Christmas bills have arrived, the weather is cold and dark, and there isn’t another bank holiday until April so today can feel like ‘Blue Monday’ in more ways than one. For some workers across the UK, every Monday can be blue for the fear of being made redundant. New research by Lee Hecht Harrison Penna, the global human capital consultancy, reveals more than one in ten (11%) think it is likely they will be offered redundancy in 2019. More than a third (38%) of UK employees view redundancy as a threat with a quarter (25%) saying reducing their monthly spending would be one of the first things they would do if they were to lose their job. Certainly many immediately see the negatives of a possible redundancy. However, Lee Hecht Harrison Penna, who work with more than 20,000 people made redundant each year, say many also use redundancy to make a positive change in their lives and careers.

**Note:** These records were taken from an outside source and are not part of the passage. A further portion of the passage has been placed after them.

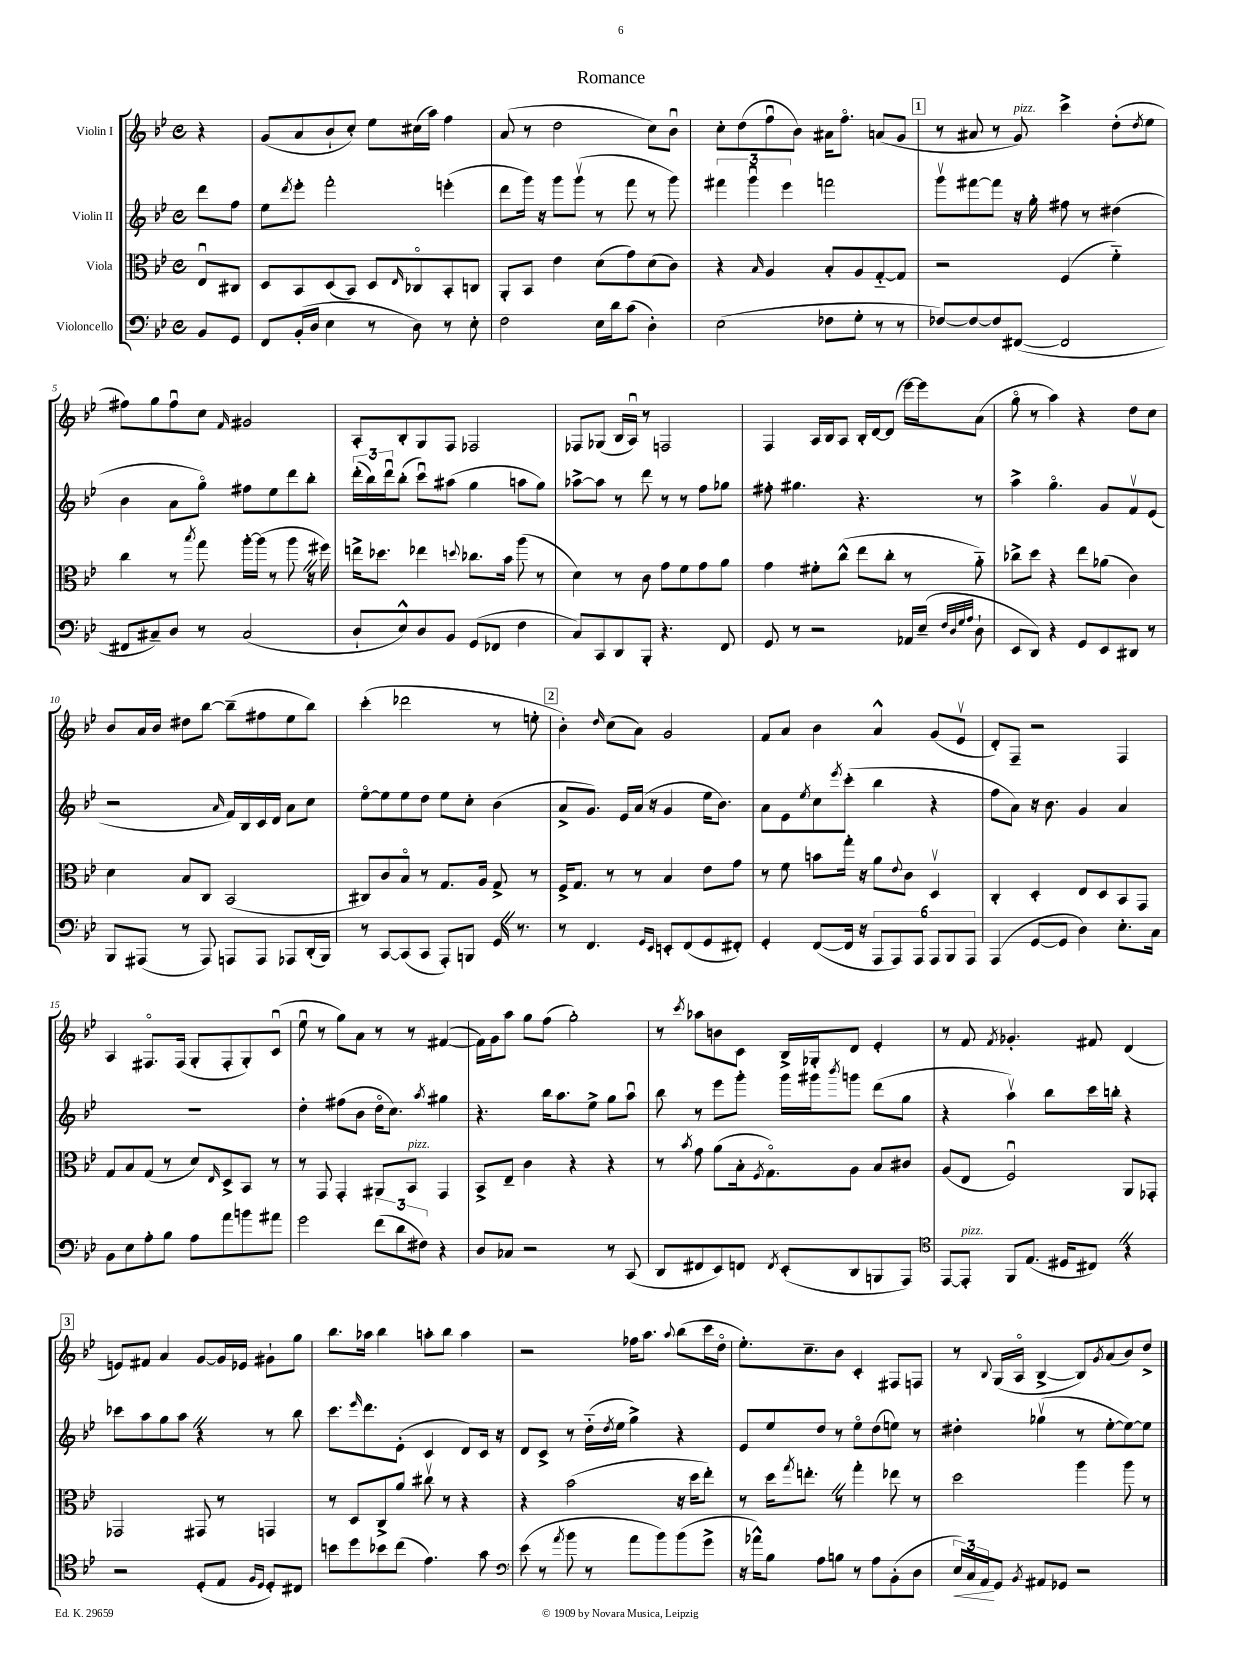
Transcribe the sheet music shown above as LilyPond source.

\header { title = "Romance" }
<<
\new StaffGroup <<
\new Staff = "s0" \with { instrumentName = "Violin I" } {
    \clef treble \key bes \major \defaultTimeSignature \time 4/4 \partial 4
    r4 |
    g'8( a'8 bes'8-! c''8-.) ees''8 cis''16( a''16) f''4 |
    a'8( r8 d''2 c''8) bes'8\downbow |
    c''8-. d''8( f''8\downbow bes'8) ais'16 f''8.\flageolet a'8( g'8 |
    \mark \markup { \box "1" } r8 ais'8 r8 g'8^\markup { \italic "pizz." }) c'''4-> d''8-.( \acciaccatura { d''8 } ees''8 |
    fis''8) g''8 fis''8\downbow c''8 \grace { f'16 } gis'2 |
    a8-. bes8-. g8 f8 fes2 |
    fes8 ges8( bes16 a16\downbow) r8 f2 |
    f4 a16 bes16 a8 bes16-. d'16~ d'8( ees'''16~) ees'''16 a'8( |
    g''8\flageolet r8 a''4) r4 d''8 c''8 |
    bes'8 a'16 bes'16 dis''8 bes''8~ bes''8--( fis''8 ees''8 bes''8) |
    c'''4-.( des'''2 r8 e''8-. |
    \mark \markup { \box "2" } bes'4-.) \grace { d''16 } c''8( a'8) g'2 |
    f'8 a'8 bes'4 a'4-^ g'8( ees'8\upbow |
    d'8-.) f8-- r2 f4 |
    a4 fis8.\flageolet fis16( g8-. fis8-. g8-.) c'8\downbow( |
    ees''8\downbow r8 g''8) a'8 r8 r8 fis'4~( |
    fis'16) g'16 a''8 g''8 f''8( g''2-.) |
    r8 \acciaccatura { c'''8 } aes''8 b'8 c'8 bes16-> ges16-. d'8 ees'4-. |
    r8 f'8 \acciaccatura { f'8 } ges'4.-. fis'8 d'4( |
    \mark \markup { \box "3" } e'8) fis'8 a'4 g'8~ g'16 ees'16 gis'8-! g''8 |
    bes''8. aes''16 bes''4 a''8-. bes''8 a''4 |
    r2 fes''16 a''8. \appoggiatura { a''8 } bes''8( c'''16 d''16\flageolet |
    ees''8.-.) c''8.-- bes'8 c'4-. fis8 f8 |
    r8 \appoggiatura { bes8 } g16( a16\flageolet bes4~-> bes8) \acciaccatura { g'8 } a'8( bes'8) d''8-> \bar "|." |
}
\new Staff = "s1" \with { instrumentName = "Violin II" } {
    \clef treble \key bes \major \defaultTimeSignature \time 4/4 \partial 4
    d'''8 f''8 |
    ees''8 \acciaccatura { d'''8 } ees'''8-. f'''2-. e'''4-.( |
    d'''8 g'''16) r16 g'''8 g'''8\upbow( r8 f'''8 r8 g'''8) |
    \tuplet 3/2 { fis'''4 g'''4\downbow ees'''4 } f'''2 |
    \mark \markup { \box "1" } g'''8\upbow fis'''8~ fis'''8 r16 g''16-. fis''8 r8 dis''4( |
    bes'4 a'8 g''8\flageolet) fis''8 ees''8 d'''8 bes''8-. |
    \tuplet 3/2 { d'''16-.( bes''16) d'''16\downbow } bes''8-.( c'''8\downbow) ais''8( g''4 a''8 g''8) |
    aes''8~-> aes''8 r8 d'''8 r8 r8 f''8 ges''8 |
    fis''8-. gis''4. r4. r8 |
    a''4-> g''4.\flageolet g'8 f'8\upbow ees'8( |
    r2 \grace { a'16 } f'16) bes16 c'16 d'16 a'8 c''8 |
    ees''8~\flageolet ees''8 ees''8 d''8 ees''8 c''8-. bes'4( |
    \mark \markup { \box "2" } a'8-> g'8.) ees'16 a'16( r16 g'4 ees''16 bes'8.) |
    a'8 ees'8 \acciaccatura { ees''8 } c''8 \acciaccatura { ees'''8 } c'''8-.( bes''4 r4 |
    f''8 a'8) r16 bes'8. g'4 a'4 |
    R1 |
    d''4-. fis''8( bes'8 d''16\flageolet c''8.) \acciaccatura { a''8 } gis''4 |
    r4. bes''16 a''8. ees''8-> g''8 a''8\downbow |
    bes''8 r8 ees'''8 g'''8-. g'''16 gis'''16 \acciaccatura { bes'''8 } g'''8 d'''8( g''8 |
    r4 a''4\upbow) bes''8 c'''16 b''16-. r4 |
    \mark \markup { \box "3" } ces'''8 a''8 g''8 a''8 \once \override BreathingSign.text = \markup { \musicglyph "scripts.caesura.straight" } \breathe r4 r8 bes''8 |
    c'''8. \grace { ees'''16 } d'''8. ees'8-.( c'4 d'8) c'16 r16 |
    d'8 c'8-> r8 d''16-_( \acciaccatura { d''8 } ees''16 g''4->) r4 |
    ees'8 ees''8 d''8 r8 ees''8\flageolet d''8( e''8) r8 |
    dis''4-. ges''4\upbow( r8 ees''8~-. ees''8~) ees''8 \bar "|." |
}
\new Staff = "s2" \with { instrumentName = "Viola" } {
    \clef alto \key bes \major \defaultTimeSignature \time 4/4 \partial 4
    ees8\downbow cis8 |
    d8 bes,8 d8( bes,8) d8 \grace { ees16 } ces8\flageolet bes,8-. c8 |
    a,8-. bes,8 ees'4 d'8( g'8) d'8( c'8) |
    r4 \grace { bes16 } a4 bes8-. a8 g8~-_ g8 |
    \mark \markup { \box "1" } r2 f4( f'4-_) |
    c''4 r8 \acciaccatura { bes''8 } g''8 a''16~-. a''16( r8 a''8 \once \override BreathingSign.text = \markup { \musicglyph "scripts.caesura.straight" } \breathe r16 fis''16) |
    e''16-> des''8. ees''4 \appoggiatura { d''8 } ces''8. bes'16 a''8( r8 |
    d'4) r8 c'8 g'8 f'8 g'8 a'8 |
    g'4 fis'8-. c''8-^( ees''8 c''8-. r8 a'8-_) |
    ces''8-> d''8 r4 ees''8 aes'8( c'4) |
    d'4 bes8 c8 bes,2( |
    cis8) c'8 bes8\flageolet r8 g8. a16 g8-> r8 |
    \mark \markup { \box "2" } f16-> g8. r8 r8 bes4 ees'8 g'8 |
    r8 f'8 b'8 g''16-. r16 a'8 \appoggiatura { ees'8 } c'8 d4\upbow |
    c4-. d4-. ees8 d8 bes,8 g,8 |
    g8 bes8 g8( r8 d'8) \grace { ees16 } d8-> bes,8 r8 |
    r8 g,8 g,4-. ais,8 bes,8^\markup { \italic "pizz." } g,4 |
    bes,8-> ees8-- c'4 r4 r4 |
    r8 \acciaccatura { bes'8 } g'8 a'8( bes16-. \acciaccatura { f8 } g8.\flageolet) a8 bes8 cis'8 |
    a8( ees8 f2\downbow) a,8 ges,8-. |
    \mark \markup { \box "3" } ges,2 gis,8 r8 g,4 |
    r8 d8 c8-> a'8 cis''8\upbow r8 r4 |
    r4 bes'2( r16 d''16 ees''8-.) |
    r8 d''16 \acciaccatura { g''8 } e''8.-. \once \override BreathingSign.text = \markup { \musicglyph "scripts.caesura.straight" } \breathe r8 g''4-. ees''8 r8 |
    d''2 a''4 a''8 r8 \bar "|." |
}
\new Staff = "s3" \with { instrumentName = "Violoncello" } {
    \clef bass \key bes \major \defaultTimeSignature \time 4/4 \partial 4
    bes,8 g,8 |
    f,8 bes,16-.( d16 ees4 r8 d8) r8 ees8-. |
    f2 ees16 d'16 c'8( d4-.) |
    ees2( fes8 g8-. r8 r8 |
    \mark \markup { \box "1" } fes8~) fes8~ fes8 fis,8~( fis,2 |
    fis,8 cis8--) d8 r8 cis2( |
    d8-! ees8-^) d8 bes,8 g,8( fes,8 f4 |
    c8) c,8 d,8 bes,,8-. r4. f,8 |
    g,8 r8 r2 aes,16 ees16--( \grace { f32 d32 g32 a32 } d8-! |
    ees,8 d,8) r4 g,8 ees,8 dis,8 r8 |
    bes,,8 ais,,8( r8 ais,,8) a,,8 a,,8 aes,,8 d,16-.( bes,,16) |
    r8 c,8~ c,8( c,8 a,,8-.) b,,8 g,16 \once \override BreathingSign.text = \markup { \musicglyph "scripts.caesura.straight" } \breathe r8. |
    \mark \markup { \box "2" } r8 f,4. \grace { g,16 ees,16 } e,8-. f,8( g,8 fis,8-.) |
    g,4-. f,8~( f,16 r16 \tuplet 6/4 { a,,8 a,,8) a,,8 a,,8 bes,,8 a,,8 } |
    a,,4( g,8~ g,8 d4) ees8.-. c16 |
    bes,8 ees8 a8-. bes8 a8 a'8 b'8 ais'8 |
    g'2 \tuplet 3/2 { f'8( d'8 fis8) } r4 |
    d8 ces8 r2 r8 c,8( |
    d,8 fis,8 ees,8) f,8 \acciaccatura { f,8 } ees,8-.( d,8 b,,8 a,,8) |
    \clef tenor ees,8~ ees,8-.^\markup { \italic "pizz." } f,8 ees8.( dis16 cis8) \once \override BreathingSign.text = \markup { \musicglyph "scripts.caesura.straight" } \breathe r4 |
    \mark \markup { \box "3" } r2 d8-.( ees8 \grace { f16 d16 } d8-.) cis8 |
    b'8 d''8 bes'8 c''8( ees'4.) g'8 |
    \clef bass ees'8( r8 \acciaccatura { a'8 } bes'8 r8 a'8 bes'8) bes'8( g'8-> |
    r16 aes'16-^) bes8 a8 b8 r8 a8 bes,8-.( d8 |
    \tuplet 3/2 { ees16\<) c16 a,16\! } g,8 \acciaccatura { bes,8 } ais,8 ges,8 r2 \bar "|." |
}
>>
>>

Which industries are expecting redundancy? According to Lee Hecht Harrison Penna’s research, IT workers are the most expecting redundancy, with three in ten (30%) thinking they will be let go this year. Over a quarter (27%) of building and property workers fear redundancy, with 22% of engineering workers and 21% of hotel, leisure and entertainment employees also expect redundancy. Despite the well-reported High Street woes, retail and wholesale staff feel relatively secure with only 7% fearful of redundancy this year, perhaps thinking the worst of the trend is behind them. Meanwhile British emergency service workers also feel secure in their roles with only 5% thinking redundancy is a possibility in the next 12 months.
However, redundancy rates are currently at a record low according to the ONS. Lee Hecht Harrison Penna’s survey shows some workers see redundancy as an opportunity, with almost three in ten workers (28%) saying they would explore jobs outside their current sector if made redundant. HR can play a crucial role helping employees move on effectively. It is important employees are supported through the process to ensure their wellbeing and successful transition to new roles. Companies and businesses that handle this process well can protect their brand and ensure workers leave with a positive experience.
JC Townend, CEO of UK and Ireland at Lee Hecht Harrison Penna, commented: “While redundancy can be extremely unsettling and cause stress and fear for many workers, it can also be the chance to take some time to assess career goals and make sure you are on the right track. Redundancy can present a great opportunity to explore new prospects in an industry you are passionate about or supercharge your professional development in a different organisation.”
A useful first step for individuals facing redundancy is to get an external perspective and reflect on the positive and negative aspects of their past jobs and the suitability of previous roles to their strengths and weaknesses. There may be a career that is more suited to their skillset and interests, or one they have always wanted to try but never had the impetus or chance to switch careers and pursue a new path. This can be the chance to refocus your career goals, expand your personal and professional network and be proactive about taking charge of your job search. With this approach it could be the start of a fulfilling new career and the end of Blue Mondays.